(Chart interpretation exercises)
● ● ● ● ● ● ●

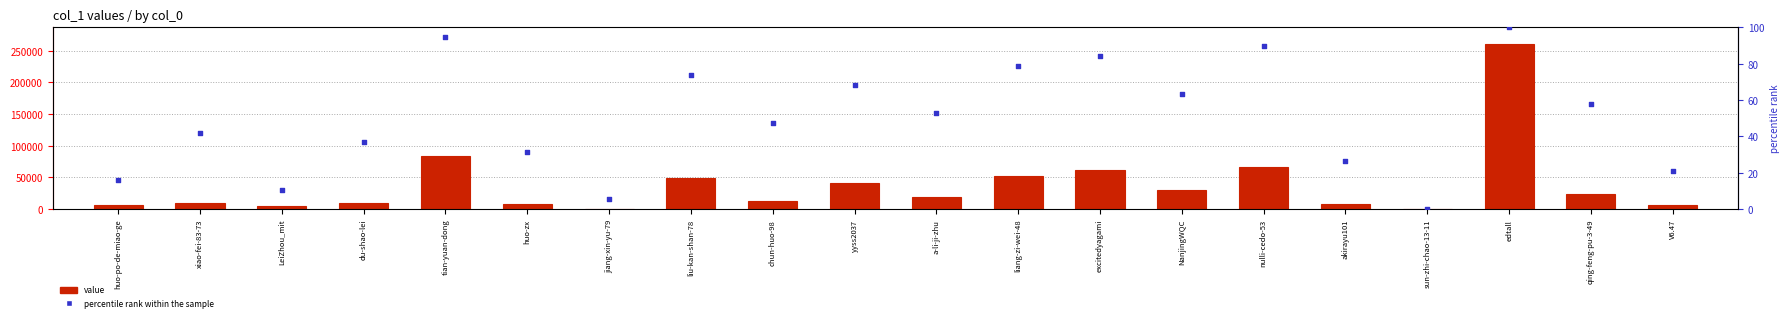

At which category is the sum across all series the highest?

edtall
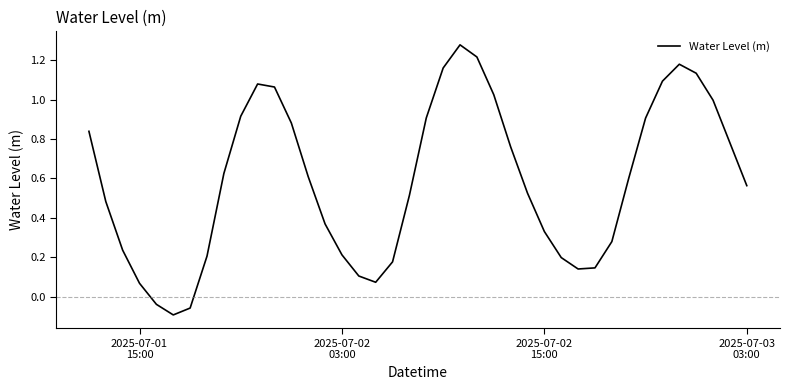

What is the difference between the maximum and minimum values?

1.4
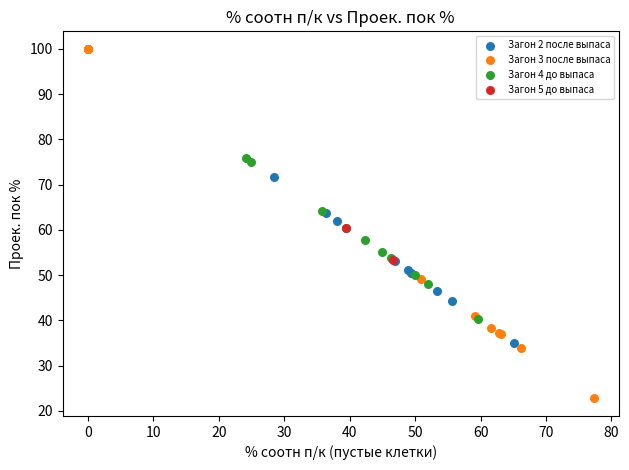

What are all the series names shown in the legend?

Загон 2 после выпаса, Загон 3 после выпаса, Загон 4 до выпаса, Загон 5 до выпаса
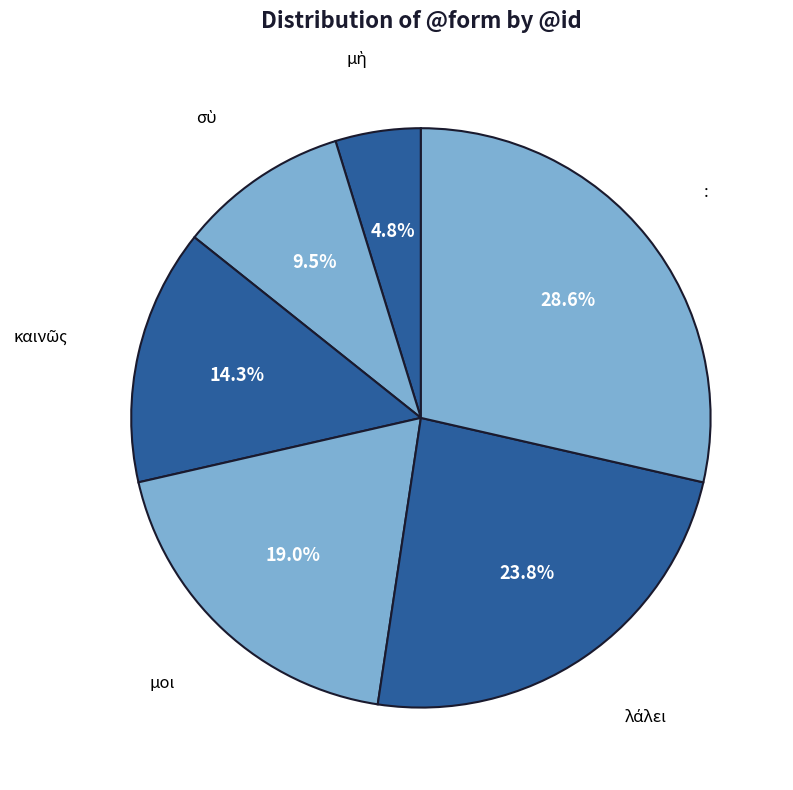

How many slices are in this pie chart?

6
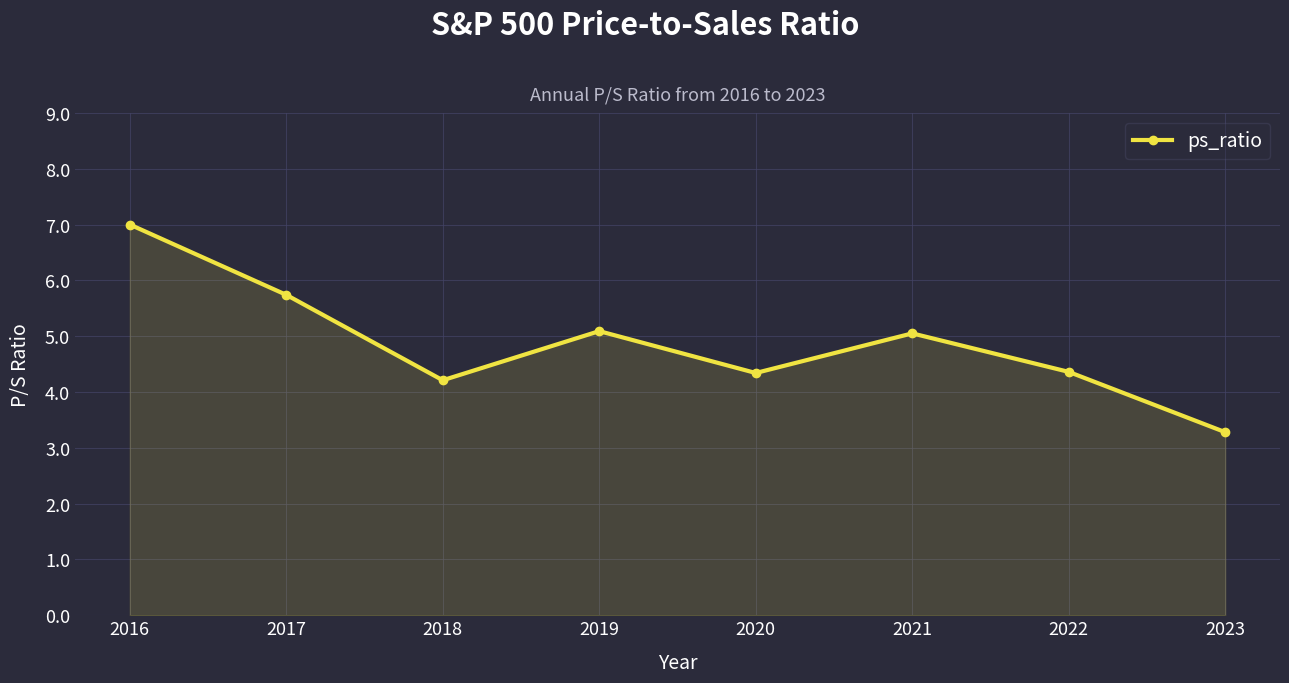

Which has a higher value, 2021 or 2017?

2017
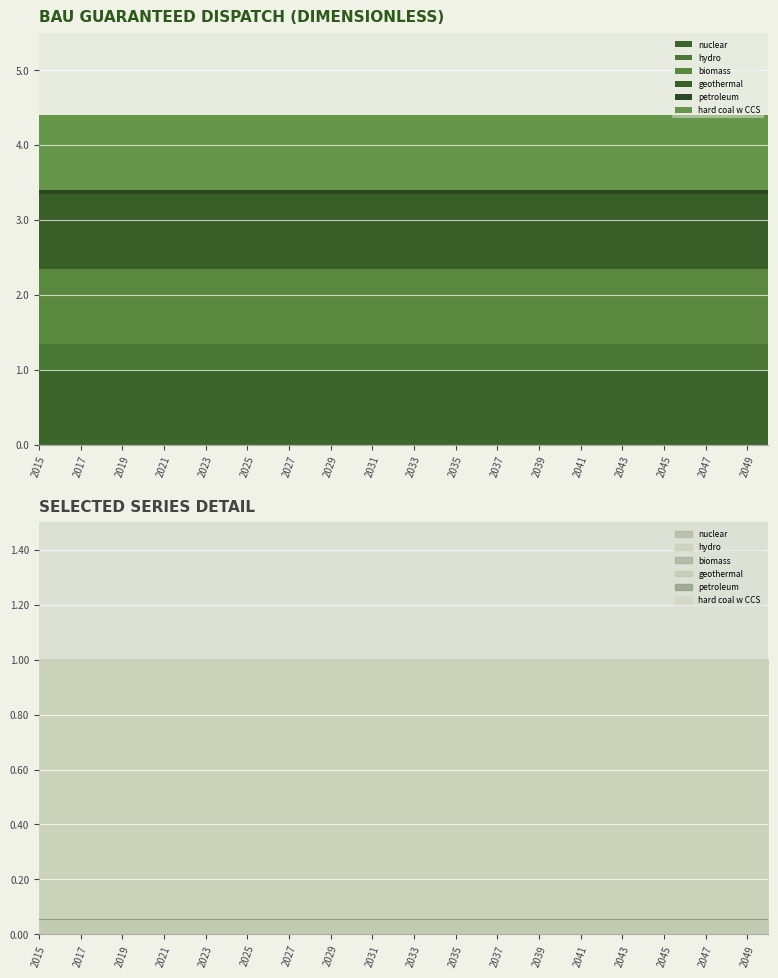

At 2020, list the series in order from largest to smallest.

nuclear, biomass, geothermal, hard coal w CCS, hydro, petroleum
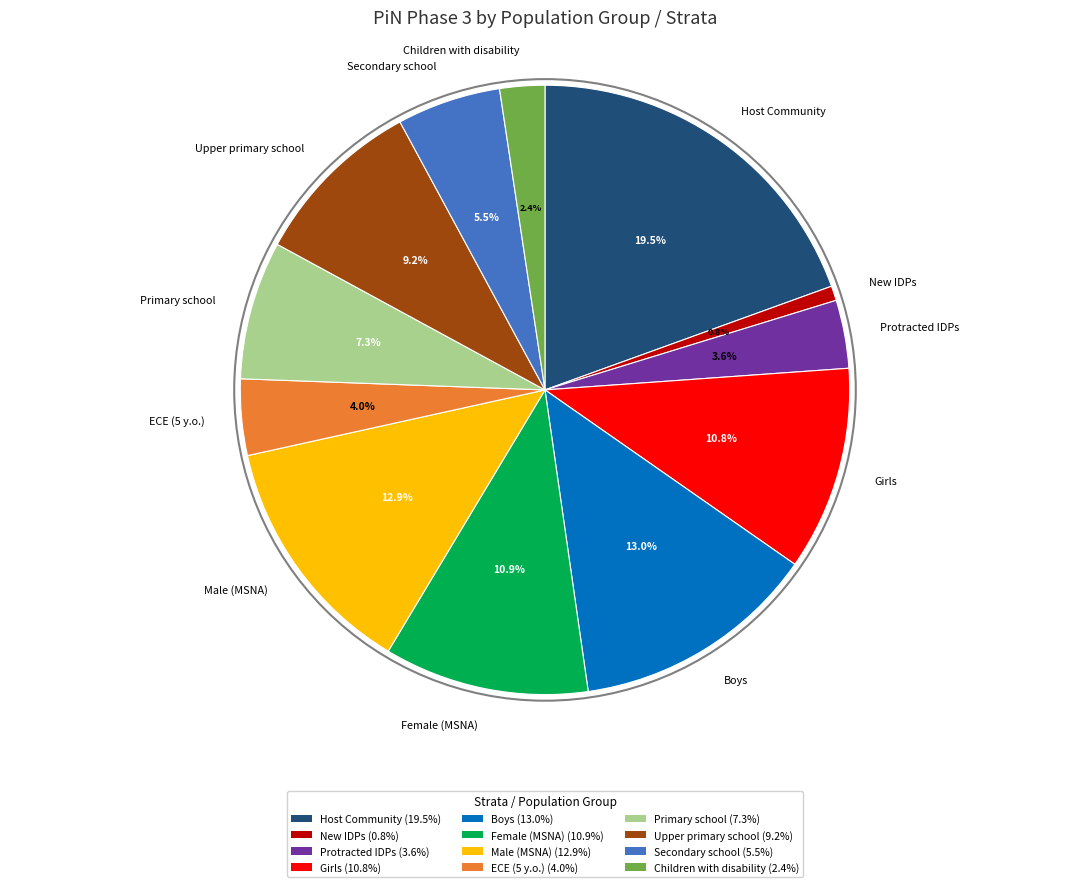

Approximately how many times larger is the value at New IDPs compared to Primary school?

0.1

● ● ● ● ● ● ●

Write out all the records again, substituting "data series" for every "series" and changing nothing else. Leave the pictures out.

At which category is the sum across all data series the highest?

edtall

What is the difference between the maximum and minimum values?

1.4

What are all the data series names shown in the legend?

Загон 2 после выпаса, Загон 3 после выпаса, Загон 4 до выпаса, Загон 5 до выпаса

How many slices are in this pie chart?

6

Which has a higher value, 2021 or 2017?

2017

At 2020, list the data series in order from largest to smallest.

nuclear, biomass, geothermal, hard coal w CCS, hydro, petroleum

Approximately how many times larger is the value at New IDPs compared to Primary school?

0.1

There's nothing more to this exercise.